▶ [EXERCISE PROMPT]
Nothing but the lines from the line with "M288 1461 282" through the end of the data is to be copied, and each is to be copied exactly.
::: INFORMATION
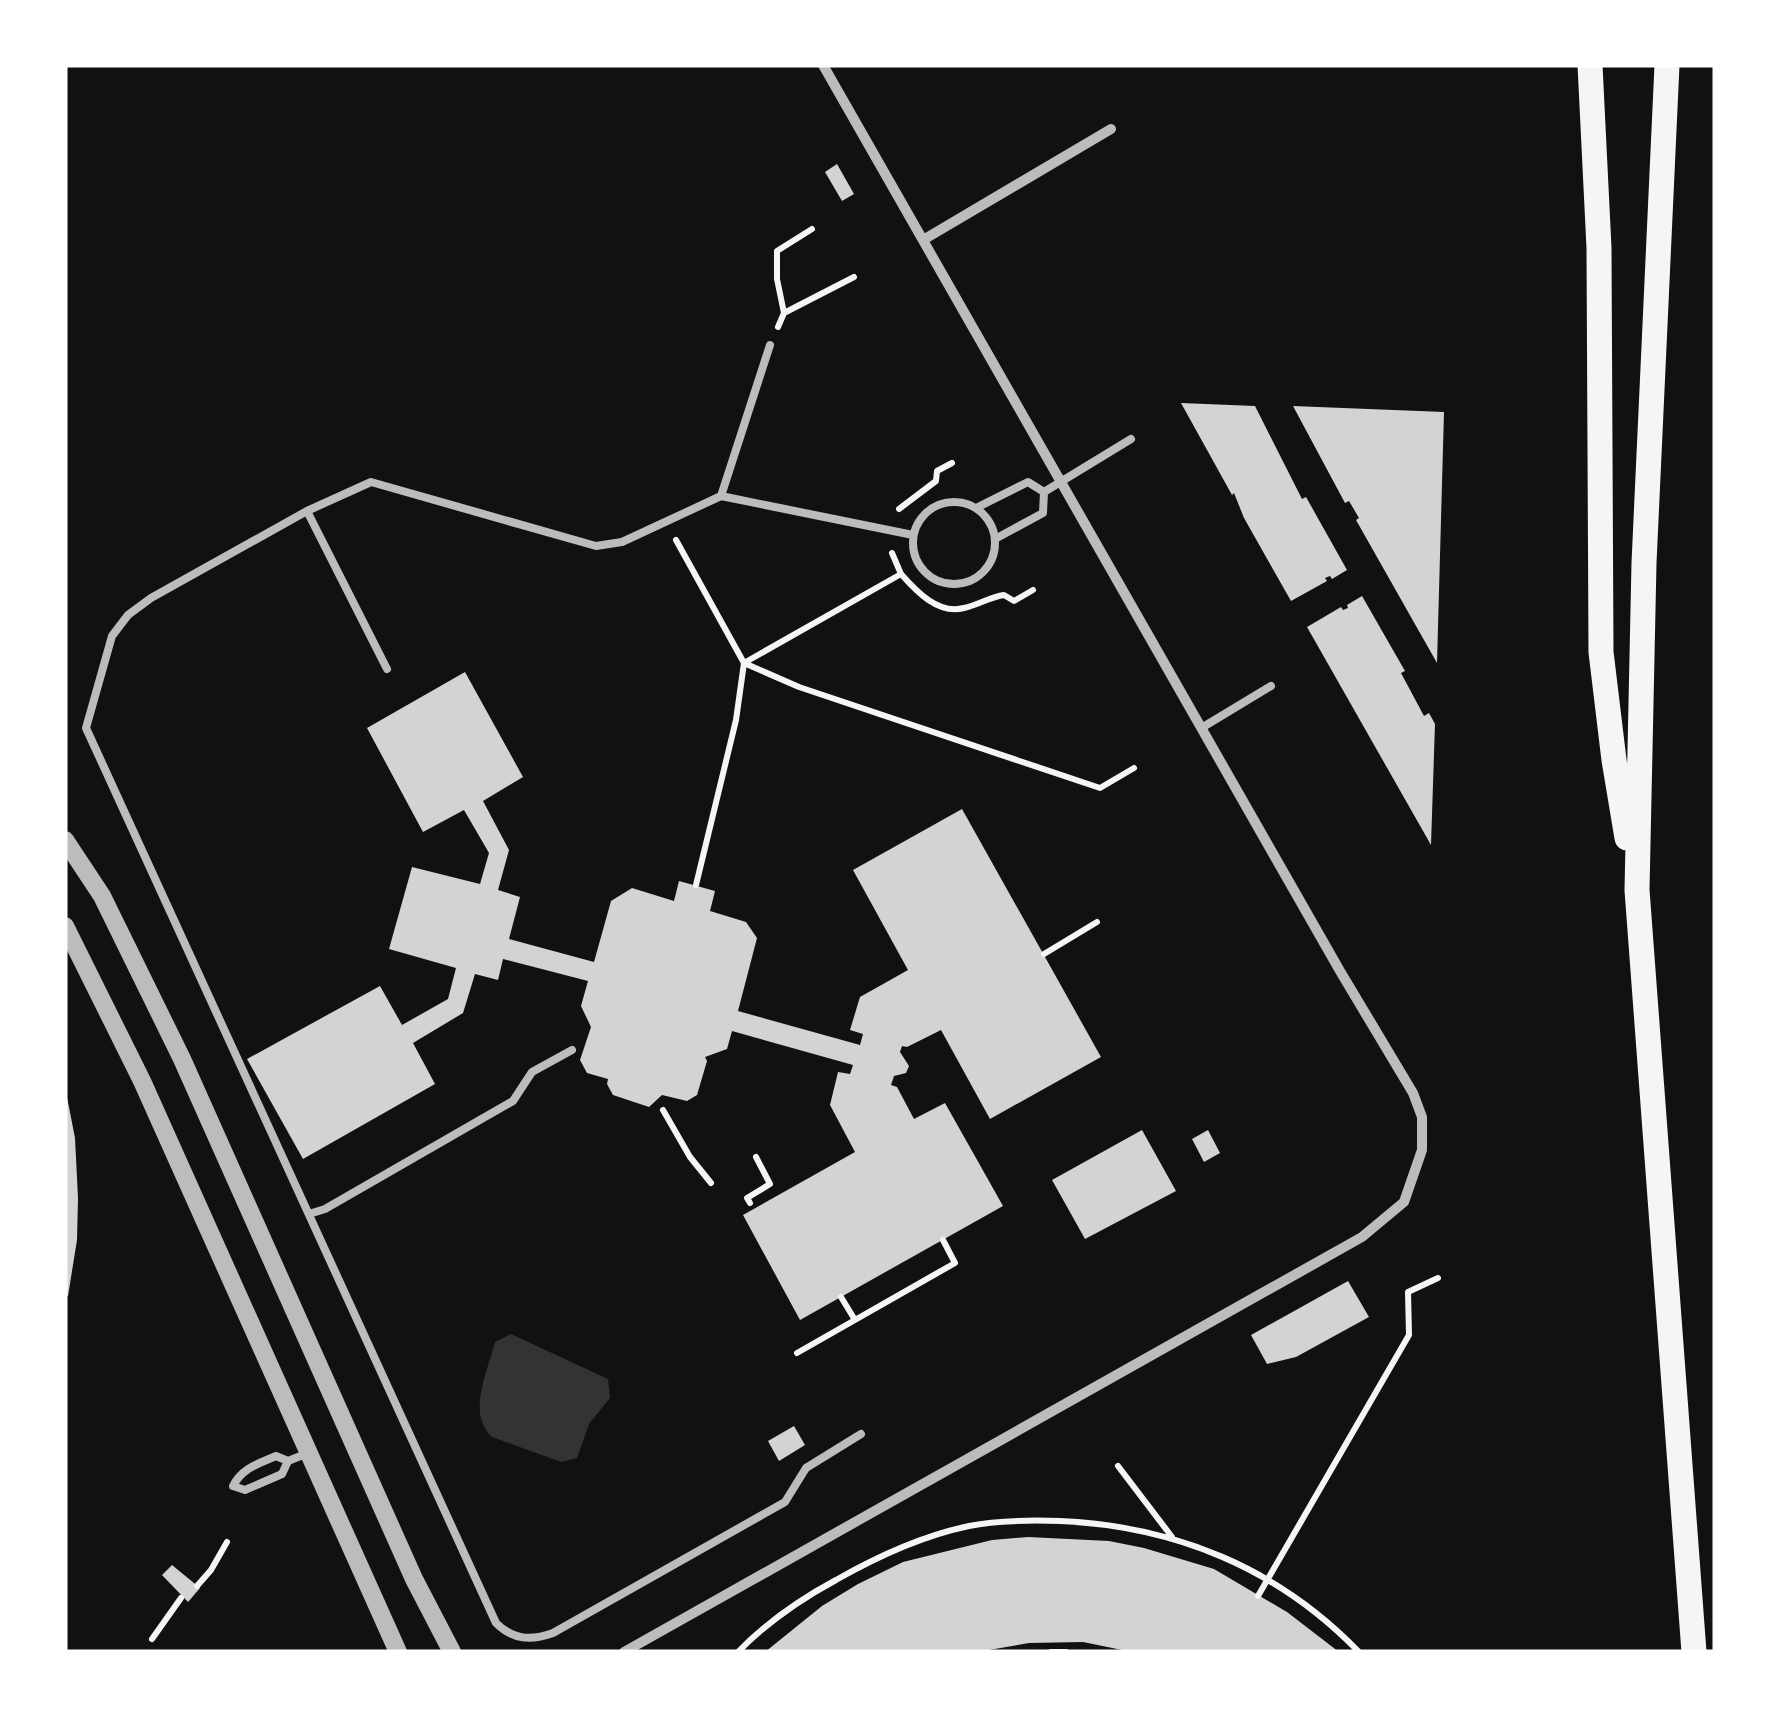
<svg xmlns="http://www.w3.org/2000/svg" width="1780" height="1717" font-family="'Exo 2',sans-serif">
  <style>
    .water { fill: #333 }
    .building { fill: #d3d3d3 }
    .lines { fill: none; stroke-linecap: round; stroke-linejoin: round }
    .path { stroke: #f5f5f5; stroke-width: 6 }
    .service { stroke: #bcbcbc; stroke-width: 8 }
    .minor { stroke: #bcbcbc; stroke-width: 10 }
    .tertiary { stroke: #bcbcbc; stroke-width: 18 }
    .primary { stroke: #f5f5f5; stroke-width: 25 }
  </style>
  <rect width="100%" height="100%" fill="#111"/>
  <path class="water" d="M511 1334 608 1379 610 1398 589 1424 577 1458 561 1462 492 1437C466 1413 488 1371 495 1342Z"/>
  <path class="building" d="M837 164 854 194 842 201 825 172Z
    M1181 403 1255 406 1302 499 1306 497 1347 570 1332 579 1330 576 1325 578 1327 581 1291 601 1244 518 1234 493 1232 495Z
    M1293 406 1444 412 1437 663 1356 520 1359 518 1349 501 1345 503Z
    M1362 596 1405 671 1401 673 1424 716 1429 713 1435 724 1431 845 1307 627 1341 607 1343 610 1348 608 1347 605Z
    M465 672 523 777 483 801 509 850 498 890 520 897 509 939 594 962 611 901 632 888 674 901 679 881 715 891 710 911 746 922 757 938 738 1011 860 1045 863 1034 850 1030 860 997 908 970 853 870 962 809 1101 1057 990 1119 941 1030 907 1047 902 1046 900 1052 909 1066 906 1073 894 1076 891 1085 897 1087 914 1119 945 1103 1003 1206 800 1320 743 1215 855 1152 830 1105 838 1072 850 1074 853 1065 732 1031 727 1049 705 1057 707 1061 697 1095 687 1101 662 1095 649 1107 613 1095 607 1084 608 1079 587 1073 580 1060 591 1027 581 1006 588 981 503 959 498 980 475 974 463 1013 413 1043 435 1084 303 1159 247 1059 380 986 402 1025 448 999 456 968 389 949 412 867 480 884 489 853 464 810 423 832 367 728Z
    M67 1097 75 1138 78 1198 77 1240 68 1296H65Z
    M1142 1130 1176 1191 1085 1239 1052 1180Z
    M1208 1130 1220 1153 1204 1162 1192 1139Z
    M1348 1281 1369 1317 1296 1357 1267 1364 1251 1335Z
    M794 1426 805 1445 779 1461 768 1441Z
    M1028 1537 1109 1541 1144 1548 1214 1569 1287 1612 1339 1652H1132L1083 1642 1029 1643 977 1652H765L822 1606 858 1584 903 1562 992 1540Z
    M172 1565 200 1588 188 1602 162 1575Z"/>
  <g class="lines">
    <path class="path" d="M784 313 777 279V251L812 229
      M778 327 784 313 854 277
      M899 509 936 481 937 471 952 463
      M676 540 744 663 736 720 696 885
      M892 553 901 574 744 663 799 687 1100 788 1134 768
      M901 574C916 591 938 615 964 608 978 605 990 597 1004 595L1014 601 1033 590
      M1044 954 1097 922
      M663 1110 690 1157 711 1183
      M750 1203 747 1198 770 1184 756 1157
      M841 1297 855 1320
      M797 1353 955 1263 943 1240
      M1118 1466 1172 1537
      M197 1586 211 1570 227 1542
      M1258 1596 1409 1335 1408 1292 1438 1278
      M152 1639 181 1598
      M738 1652C767 1622 799 1600 836 1580 878 1556 921 1536 969 1526 999 1520 1030 1520 1060 1521 1175 1526 1278 1568 1359 1652
      M1051 1652H1066"/>
    <path class="service" d="M1044 492 1131 439
      M721 496 770 345
      M913 543a41 41 0 1 1 82 0a41 41 0 1 1-82 0Z
      M976 508 1028 482 1044 492
      M307 511 151 598 128 615 112 636 86 728 496 1623C513 1640 531 1641 553 1633L785 1502 806 1468 861 1434
      M995 539 1043 513 1044 492
      M387 669 307 511 371 482 596 546 622 542 721 496 913 535
      M1203 727 1271 686
      M309 1214 325 1209 513 1101 532 1072 572 1050
      M288 1461 282 1474 245 1490 233 1486C242 1468 258 1464 276 1456L288 1461 308 1453"/>
    <path class="minor" d="M923 240 1111 129
      M624 1652 1362 1237 1404 1202 1422 1150V1117L1413 1093 1340 971 823 65"/>
    <path class="tertiary" d="M65 840 102 896 182 1059 414 1579 452 1652
      M65 926 142 1081 398 1652"/>
    <path class="primary" d="M1590 65 1599 248 1601 652 1614 760 1627 838
      M1667 65 1644 563 1637 890 1694 1652"/>
  </g>
  <rect width="1780" height="1717" fill="none" stroke="#ffffff" stroke-width="135"/>
</svg>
::::::
▶ [TASK SOLUTION]
      M288 1461 282 1474 245 1490 233 1486C242 1468 258 1464 276 1456L288 1461 308 1453"/>
    <path class="minor" d="M923 240 1111 129
      M624 1652 1362 1237 1404 1202 1422 1150V1117L1413 1093 1340 971 823 65"/>
    <path class="tertiary" d="M65 840 102 896 182 1059 414 1579 452 1652
      M65 926 142 1081 398 1652"/>
    <path class="primary" d="M1590 65 1599 248 1601 652 1614 760 1627 838
      M1667 65 1644 563 1637 890 1694 1652"/>
  </g>
  <rect width="1780" height="1717" fill="none" stroke="#ffffff" stroke-width="135"/>
</svg>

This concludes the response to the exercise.